Loading your marketing materials with images of women is not enough, however. You must also create real programming for women. Do you offer women-only high-intensity interval training classes, extra women-only swim times, or self-defense classes for women? Do you offer co-ed basketball leagues or squash tournaments? Make your programming for women solid, and then talk it up as much as possible. Highlight your offerings on social media. Send emails. Offer prospective clients chances to take part for free, and invite current members to bring a friend at no charge.
On that note, make sure you’re advertising in establishments and publications that cater to women. Is there a clothing boutique or nail salon near the gym? Ask if you can hang flyers announcing a new women-only cycling class. Partner with local businesswomen’s associations and request that they include mention of your facility in their next newsletter. If you have branches nationally, consider buying ad space in magazines like Self, Women’s World, and Women’s Health.

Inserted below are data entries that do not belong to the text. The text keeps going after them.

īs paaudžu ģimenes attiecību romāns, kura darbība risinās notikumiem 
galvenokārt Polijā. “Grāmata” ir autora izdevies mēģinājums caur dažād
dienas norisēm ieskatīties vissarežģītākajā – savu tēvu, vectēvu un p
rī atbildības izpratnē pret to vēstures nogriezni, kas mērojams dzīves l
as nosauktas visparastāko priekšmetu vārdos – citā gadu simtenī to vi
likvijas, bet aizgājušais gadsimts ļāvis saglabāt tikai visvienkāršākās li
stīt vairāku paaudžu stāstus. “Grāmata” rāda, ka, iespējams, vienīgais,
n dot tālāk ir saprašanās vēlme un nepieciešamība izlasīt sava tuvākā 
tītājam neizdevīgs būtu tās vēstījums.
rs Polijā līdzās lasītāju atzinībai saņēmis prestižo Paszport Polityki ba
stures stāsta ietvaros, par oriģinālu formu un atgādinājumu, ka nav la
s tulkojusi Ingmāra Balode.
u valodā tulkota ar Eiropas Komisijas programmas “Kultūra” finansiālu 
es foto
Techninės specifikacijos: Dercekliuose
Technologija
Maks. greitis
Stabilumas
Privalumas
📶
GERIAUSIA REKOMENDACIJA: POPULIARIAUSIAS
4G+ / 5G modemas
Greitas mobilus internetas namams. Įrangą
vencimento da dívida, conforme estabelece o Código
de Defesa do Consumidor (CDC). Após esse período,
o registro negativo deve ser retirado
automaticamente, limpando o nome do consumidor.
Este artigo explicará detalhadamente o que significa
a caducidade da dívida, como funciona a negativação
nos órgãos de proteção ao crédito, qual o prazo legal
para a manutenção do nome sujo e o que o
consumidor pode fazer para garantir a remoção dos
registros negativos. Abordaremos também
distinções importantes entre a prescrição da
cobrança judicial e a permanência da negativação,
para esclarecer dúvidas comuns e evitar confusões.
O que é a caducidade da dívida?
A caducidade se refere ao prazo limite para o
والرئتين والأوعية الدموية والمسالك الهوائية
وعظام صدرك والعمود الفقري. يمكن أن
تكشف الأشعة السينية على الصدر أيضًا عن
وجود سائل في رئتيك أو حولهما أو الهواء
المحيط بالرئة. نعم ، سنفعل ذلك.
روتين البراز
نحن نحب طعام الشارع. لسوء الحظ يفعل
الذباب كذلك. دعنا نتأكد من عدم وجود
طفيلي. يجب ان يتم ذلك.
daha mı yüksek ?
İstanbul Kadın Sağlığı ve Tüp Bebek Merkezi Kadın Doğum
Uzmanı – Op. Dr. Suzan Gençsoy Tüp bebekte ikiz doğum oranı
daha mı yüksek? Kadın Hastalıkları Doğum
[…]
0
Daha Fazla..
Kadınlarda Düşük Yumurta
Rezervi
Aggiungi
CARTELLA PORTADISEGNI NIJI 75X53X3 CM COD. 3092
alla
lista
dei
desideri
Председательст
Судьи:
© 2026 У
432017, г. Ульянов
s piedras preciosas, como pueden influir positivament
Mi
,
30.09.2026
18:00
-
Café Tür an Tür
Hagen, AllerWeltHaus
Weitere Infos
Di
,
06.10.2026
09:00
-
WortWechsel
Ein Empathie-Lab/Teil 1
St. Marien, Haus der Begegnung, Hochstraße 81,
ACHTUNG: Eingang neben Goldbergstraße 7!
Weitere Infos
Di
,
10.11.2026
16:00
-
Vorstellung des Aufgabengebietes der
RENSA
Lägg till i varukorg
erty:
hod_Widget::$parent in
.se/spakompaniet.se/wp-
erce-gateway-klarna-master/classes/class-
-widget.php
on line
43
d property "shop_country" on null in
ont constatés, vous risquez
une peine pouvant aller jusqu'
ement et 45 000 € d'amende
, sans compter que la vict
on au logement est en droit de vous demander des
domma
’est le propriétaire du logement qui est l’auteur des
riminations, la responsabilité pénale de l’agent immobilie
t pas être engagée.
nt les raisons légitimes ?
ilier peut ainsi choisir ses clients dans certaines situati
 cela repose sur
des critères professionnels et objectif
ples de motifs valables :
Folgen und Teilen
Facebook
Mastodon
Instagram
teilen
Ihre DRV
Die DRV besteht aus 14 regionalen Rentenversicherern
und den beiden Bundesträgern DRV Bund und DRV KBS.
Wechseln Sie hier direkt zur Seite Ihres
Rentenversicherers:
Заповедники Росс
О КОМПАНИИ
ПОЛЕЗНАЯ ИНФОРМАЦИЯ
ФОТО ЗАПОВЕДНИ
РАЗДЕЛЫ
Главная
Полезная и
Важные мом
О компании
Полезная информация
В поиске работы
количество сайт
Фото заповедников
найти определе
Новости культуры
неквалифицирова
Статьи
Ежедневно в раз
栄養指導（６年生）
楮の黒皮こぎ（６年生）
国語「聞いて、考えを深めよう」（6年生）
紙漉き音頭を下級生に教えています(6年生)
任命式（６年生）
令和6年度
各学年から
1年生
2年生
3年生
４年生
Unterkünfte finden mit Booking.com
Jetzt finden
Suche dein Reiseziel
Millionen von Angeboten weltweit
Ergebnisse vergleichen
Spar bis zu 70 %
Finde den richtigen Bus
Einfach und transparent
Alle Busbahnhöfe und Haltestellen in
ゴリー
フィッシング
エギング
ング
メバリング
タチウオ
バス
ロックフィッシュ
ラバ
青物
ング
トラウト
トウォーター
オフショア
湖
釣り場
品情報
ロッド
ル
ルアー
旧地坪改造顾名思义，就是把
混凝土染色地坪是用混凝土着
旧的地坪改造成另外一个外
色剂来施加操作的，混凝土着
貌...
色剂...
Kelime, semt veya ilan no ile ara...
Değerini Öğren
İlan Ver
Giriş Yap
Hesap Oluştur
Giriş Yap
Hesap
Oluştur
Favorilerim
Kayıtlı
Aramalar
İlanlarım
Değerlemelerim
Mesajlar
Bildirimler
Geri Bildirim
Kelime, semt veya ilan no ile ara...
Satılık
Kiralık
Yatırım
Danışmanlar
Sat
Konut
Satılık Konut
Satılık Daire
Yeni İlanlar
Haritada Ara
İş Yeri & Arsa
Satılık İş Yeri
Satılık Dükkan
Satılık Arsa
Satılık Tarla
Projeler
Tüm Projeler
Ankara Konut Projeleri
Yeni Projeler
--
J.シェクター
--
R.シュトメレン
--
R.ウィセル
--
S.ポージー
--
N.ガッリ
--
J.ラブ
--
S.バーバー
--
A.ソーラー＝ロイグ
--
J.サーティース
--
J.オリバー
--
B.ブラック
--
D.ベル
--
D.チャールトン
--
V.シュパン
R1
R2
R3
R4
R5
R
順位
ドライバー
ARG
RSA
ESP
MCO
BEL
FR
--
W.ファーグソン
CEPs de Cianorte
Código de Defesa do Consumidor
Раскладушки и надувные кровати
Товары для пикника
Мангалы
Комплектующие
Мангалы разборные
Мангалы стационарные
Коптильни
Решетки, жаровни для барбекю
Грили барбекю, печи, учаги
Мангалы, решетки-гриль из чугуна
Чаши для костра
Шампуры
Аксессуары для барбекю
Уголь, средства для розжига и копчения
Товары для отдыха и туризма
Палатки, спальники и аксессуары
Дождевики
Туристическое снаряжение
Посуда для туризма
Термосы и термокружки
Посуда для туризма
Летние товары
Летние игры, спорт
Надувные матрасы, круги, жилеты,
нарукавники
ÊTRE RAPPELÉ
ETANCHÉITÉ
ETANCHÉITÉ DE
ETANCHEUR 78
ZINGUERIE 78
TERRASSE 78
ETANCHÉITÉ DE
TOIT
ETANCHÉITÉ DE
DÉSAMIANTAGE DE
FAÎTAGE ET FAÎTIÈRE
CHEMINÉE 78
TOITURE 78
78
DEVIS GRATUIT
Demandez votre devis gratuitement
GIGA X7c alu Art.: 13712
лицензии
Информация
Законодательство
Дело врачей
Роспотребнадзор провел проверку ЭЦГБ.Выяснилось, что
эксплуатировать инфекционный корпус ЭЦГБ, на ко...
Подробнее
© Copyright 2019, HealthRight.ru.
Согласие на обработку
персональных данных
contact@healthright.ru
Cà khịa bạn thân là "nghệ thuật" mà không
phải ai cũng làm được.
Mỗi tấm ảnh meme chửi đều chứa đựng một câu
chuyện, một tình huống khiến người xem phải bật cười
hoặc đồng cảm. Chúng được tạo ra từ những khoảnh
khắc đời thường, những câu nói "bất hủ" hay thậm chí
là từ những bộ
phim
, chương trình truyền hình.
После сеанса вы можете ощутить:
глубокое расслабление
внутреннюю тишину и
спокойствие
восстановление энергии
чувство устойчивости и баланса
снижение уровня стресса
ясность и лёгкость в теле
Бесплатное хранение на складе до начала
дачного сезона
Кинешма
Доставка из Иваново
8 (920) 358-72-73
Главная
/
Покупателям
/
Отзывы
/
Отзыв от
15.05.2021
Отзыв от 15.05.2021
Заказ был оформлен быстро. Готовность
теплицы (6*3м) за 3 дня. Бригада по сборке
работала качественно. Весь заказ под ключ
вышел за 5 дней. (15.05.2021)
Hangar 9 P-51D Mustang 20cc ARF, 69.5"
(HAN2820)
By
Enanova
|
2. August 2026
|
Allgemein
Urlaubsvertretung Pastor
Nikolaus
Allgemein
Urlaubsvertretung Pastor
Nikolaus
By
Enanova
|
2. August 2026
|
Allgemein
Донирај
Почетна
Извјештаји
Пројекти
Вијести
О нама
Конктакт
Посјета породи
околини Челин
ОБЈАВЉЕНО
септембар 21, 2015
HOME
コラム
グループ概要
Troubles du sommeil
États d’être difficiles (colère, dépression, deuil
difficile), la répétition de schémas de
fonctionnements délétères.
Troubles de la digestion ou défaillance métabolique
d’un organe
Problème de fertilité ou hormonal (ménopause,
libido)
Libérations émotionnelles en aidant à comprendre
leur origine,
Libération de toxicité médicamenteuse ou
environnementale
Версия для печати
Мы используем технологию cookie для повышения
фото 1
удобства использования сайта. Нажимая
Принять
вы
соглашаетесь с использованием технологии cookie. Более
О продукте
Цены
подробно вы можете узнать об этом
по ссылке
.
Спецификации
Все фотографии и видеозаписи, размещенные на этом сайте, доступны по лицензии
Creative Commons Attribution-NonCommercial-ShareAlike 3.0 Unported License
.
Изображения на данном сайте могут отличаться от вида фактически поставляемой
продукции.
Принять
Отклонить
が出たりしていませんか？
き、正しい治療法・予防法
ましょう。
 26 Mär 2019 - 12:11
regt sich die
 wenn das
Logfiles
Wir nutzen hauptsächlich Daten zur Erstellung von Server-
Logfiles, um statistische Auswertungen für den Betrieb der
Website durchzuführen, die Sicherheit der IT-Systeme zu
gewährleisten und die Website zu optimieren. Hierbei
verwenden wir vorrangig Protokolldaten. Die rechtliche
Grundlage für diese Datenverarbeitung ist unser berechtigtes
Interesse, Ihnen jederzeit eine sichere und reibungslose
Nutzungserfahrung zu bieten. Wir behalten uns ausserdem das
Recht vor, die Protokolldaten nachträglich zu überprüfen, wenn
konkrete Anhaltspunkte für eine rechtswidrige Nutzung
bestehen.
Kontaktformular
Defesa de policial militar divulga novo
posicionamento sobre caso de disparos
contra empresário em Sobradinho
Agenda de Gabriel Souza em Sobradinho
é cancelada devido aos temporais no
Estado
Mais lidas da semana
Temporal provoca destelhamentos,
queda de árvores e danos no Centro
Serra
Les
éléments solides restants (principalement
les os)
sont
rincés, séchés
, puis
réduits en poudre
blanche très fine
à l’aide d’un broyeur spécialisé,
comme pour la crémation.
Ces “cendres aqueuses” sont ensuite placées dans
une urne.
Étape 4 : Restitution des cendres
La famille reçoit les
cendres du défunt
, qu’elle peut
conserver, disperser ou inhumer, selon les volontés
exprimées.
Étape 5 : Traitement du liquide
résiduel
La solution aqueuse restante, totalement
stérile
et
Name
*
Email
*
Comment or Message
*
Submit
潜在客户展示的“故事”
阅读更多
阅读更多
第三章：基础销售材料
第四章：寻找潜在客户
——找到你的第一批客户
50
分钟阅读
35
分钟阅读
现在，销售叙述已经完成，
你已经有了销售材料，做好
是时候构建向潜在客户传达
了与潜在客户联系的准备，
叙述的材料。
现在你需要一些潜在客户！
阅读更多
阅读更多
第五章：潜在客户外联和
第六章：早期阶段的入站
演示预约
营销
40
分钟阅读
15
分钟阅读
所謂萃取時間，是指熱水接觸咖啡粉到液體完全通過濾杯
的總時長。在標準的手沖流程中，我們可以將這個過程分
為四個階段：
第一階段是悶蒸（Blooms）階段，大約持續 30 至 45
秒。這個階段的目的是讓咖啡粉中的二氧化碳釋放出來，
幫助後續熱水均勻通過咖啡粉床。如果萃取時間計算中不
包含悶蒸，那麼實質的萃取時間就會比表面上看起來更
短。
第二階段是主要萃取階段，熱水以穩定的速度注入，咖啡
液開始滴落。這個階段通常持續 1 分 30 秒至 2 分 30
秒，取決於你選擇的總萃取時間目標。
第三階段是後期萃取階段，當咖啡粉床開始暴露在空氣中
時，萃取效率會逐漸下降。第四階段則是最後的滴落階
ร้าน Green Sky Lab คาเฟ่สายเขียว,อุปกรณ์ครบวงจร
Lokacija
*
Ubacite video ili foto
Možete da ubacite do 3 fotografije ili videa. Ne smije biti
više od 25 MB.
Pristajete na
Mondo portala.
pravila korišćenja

Finally, engage the advice of the experts. Ask the women in your club what kinds of services do they want, then do your best to provide those services, and let everyone know that you’re doing so. Don’t forget to go to the official experts, too. Some marketing consultants focus exclusively on strategies for marketing to women; they can point out weaknesses in your existing campaign and show you how to polish it up for the demographic. Plenty of books and articles on the subject exist too. I’m not suggesting, by the way, that you forget all about the men—but chances are that if the women are happy, the men will be too.